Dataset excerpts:
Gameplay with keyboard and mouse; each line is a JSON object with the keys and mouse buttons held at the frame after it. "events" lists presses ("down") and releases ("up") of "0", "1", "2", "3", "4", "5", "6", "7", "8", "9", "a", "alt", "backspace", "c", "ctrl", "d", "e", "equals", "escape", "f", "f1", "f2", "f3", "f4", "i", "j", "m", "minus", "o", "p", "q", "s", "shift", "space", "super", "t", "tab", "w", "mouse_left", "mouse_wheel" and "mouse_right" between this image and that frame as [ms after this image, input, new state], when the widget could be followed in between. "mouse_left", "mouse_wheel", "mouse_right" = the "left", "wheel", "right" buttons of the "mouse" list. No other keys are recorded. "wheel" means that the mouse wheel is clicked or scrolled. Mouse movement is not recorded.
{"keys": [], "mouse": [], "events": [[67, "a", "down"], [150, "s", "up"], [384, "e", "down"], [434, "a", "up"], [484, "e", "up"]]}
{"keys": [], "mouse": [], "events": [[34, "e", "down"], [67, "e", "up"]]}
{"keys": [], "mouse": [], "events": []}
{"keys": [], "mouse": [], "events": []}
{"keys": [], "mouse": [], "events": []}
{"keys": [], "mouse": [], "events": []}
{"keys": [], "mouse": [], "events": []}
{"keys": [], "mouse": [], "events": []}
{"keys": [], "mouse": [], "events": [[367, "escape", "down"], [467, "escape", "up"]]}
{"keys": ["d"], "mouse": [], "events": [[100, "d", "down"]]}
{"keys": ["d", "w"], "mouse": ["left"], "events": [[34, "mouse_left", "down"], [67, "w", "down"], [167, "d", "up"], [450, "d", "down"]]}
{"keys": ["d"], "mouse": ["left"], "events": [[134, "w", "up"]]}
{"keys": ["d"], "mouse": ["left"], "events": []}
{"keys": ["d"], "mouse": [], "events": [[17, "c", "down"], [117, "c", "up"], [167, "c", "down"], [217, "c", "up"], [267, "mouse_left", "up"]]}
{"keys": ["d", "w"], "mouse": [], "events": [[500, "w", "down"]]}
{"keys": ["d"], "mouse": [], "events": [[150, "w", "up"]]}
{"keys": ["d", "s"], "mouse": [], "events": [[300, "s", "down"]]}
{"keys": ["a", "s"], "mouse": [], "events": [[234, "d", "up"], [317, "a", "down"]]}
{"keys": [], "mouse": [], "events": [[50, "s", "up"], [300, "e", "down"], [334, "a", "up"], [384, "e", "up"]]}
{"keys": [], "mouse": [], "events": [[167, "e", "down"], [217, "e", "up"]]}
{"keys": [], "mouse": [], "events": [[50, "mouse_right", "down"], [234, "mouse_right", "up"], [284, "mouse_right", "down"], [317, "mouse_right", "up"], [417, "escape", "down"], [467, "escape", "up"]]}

- _What is needed_
Print every record above once more, exactly as written.

- _Answer to this task_
Gameplay with keyboard and mouse; each line is a JSON object with the keys and mouse buttons held at the frame after it. "events" lists presses ("down") and releases ("up") of "0", "1", "2", "3", "4", "5", "6", "7", "8", "9", "a", "alt", "backspace", "c", "ctrl", "d", "e", "equals", "escape", "f", "f1", "f2", "f3", "f4", "i", "j", "m", "minus", "o", "p", "q", "s", "shift", "space", "super", "t", "tab", "w", "mouse_left", "mouse_wheel" and "mouse_right" between this image and that frame as [ms after this image, input, new state], when the widget could be followed in between. "mouse_left", "mouse_wheel", "mouse_right" = the "left", "wheel", "right" buttons of the "mouse" list. No other keys are recorded. "wheel" means that the mouse wheel is clicked or scrolled. Mouse movement is not recorded.
{"keys": [], "mouse": [], "events": [[67, "a", "down"], [150, "s", "up"], [384, "e", "down"], [434, "a", "up"], [484, "e", "up"]]}
{"keys": [], "mouse": [], "events": [[34, "e", "down"], [67, "e", "up"]]}
{"keys": [], "mouse": [], "events": []}
{"keys": [], "mouse": [], "events": []}
{"keys": [], "mouse": [], "events": []}
{"keys": [], "mouse": [], "events": []}
{"keys": [], "mouse": [], "events": []}
{"keys": [], "mouse": [], "events": []}
{"keys": [], "mouse": [], "events": [[367, "escape", "down"], [467, "escape", "up"]]}
{"keys": ["d"], "mouse": [], "events": [[100, "d", "down"]]}
{"keys": ["d", "w"], "mouse": ["left"], "events": [[34, "mouse_left", "down"], [67, "w", "down"], [167, "d", "up"], [450, "d", "down"]]}
{"keys": ["d"], "mouse": ["left"], "events": [[134, "w", "up"]]}
{"keys": ["d"], "mouse": ["left"], "events": []}
{"keys": ["d"], "mouse": [], "events": [[17, "c", "down"], [117, "c", "up"], [167, "c", "down"], [217, "c", "up"], [267, "mouse_left", "up"]]}
{"keys": ["d", "w"], "mouse": [], "events": [[500, "w", "down"]]}
{"keys": ["d"], "mouse": [], "events": [[150, "w", "up"]]}
{"keys": ["d", "s"], "mouse": [], "events": [[300, "s", "down"]]}
{"keys": ["a", "s"], "mouse": [], "events": [[234, "d", "up"], [317, "a", "down"]]}
{"keys": [], "mouse": [], "events": [[50, "s", "up"], [300, "e", "down"], [334, "a", "up"], [384, "e", "up"]]}
{"keys": [], "mouse": [], "events": [[167, "e", "down"], [217, "e", "up"]]}
{"keys": [], "mouse": [], "events": [[50, "mouse_right", "down"], [234, "mouse_right", "up"], [284, "mouse_right", "down"], [317, "mouse_right", "up"], [417, "escape", "down"], [467, "escape", "up"]]}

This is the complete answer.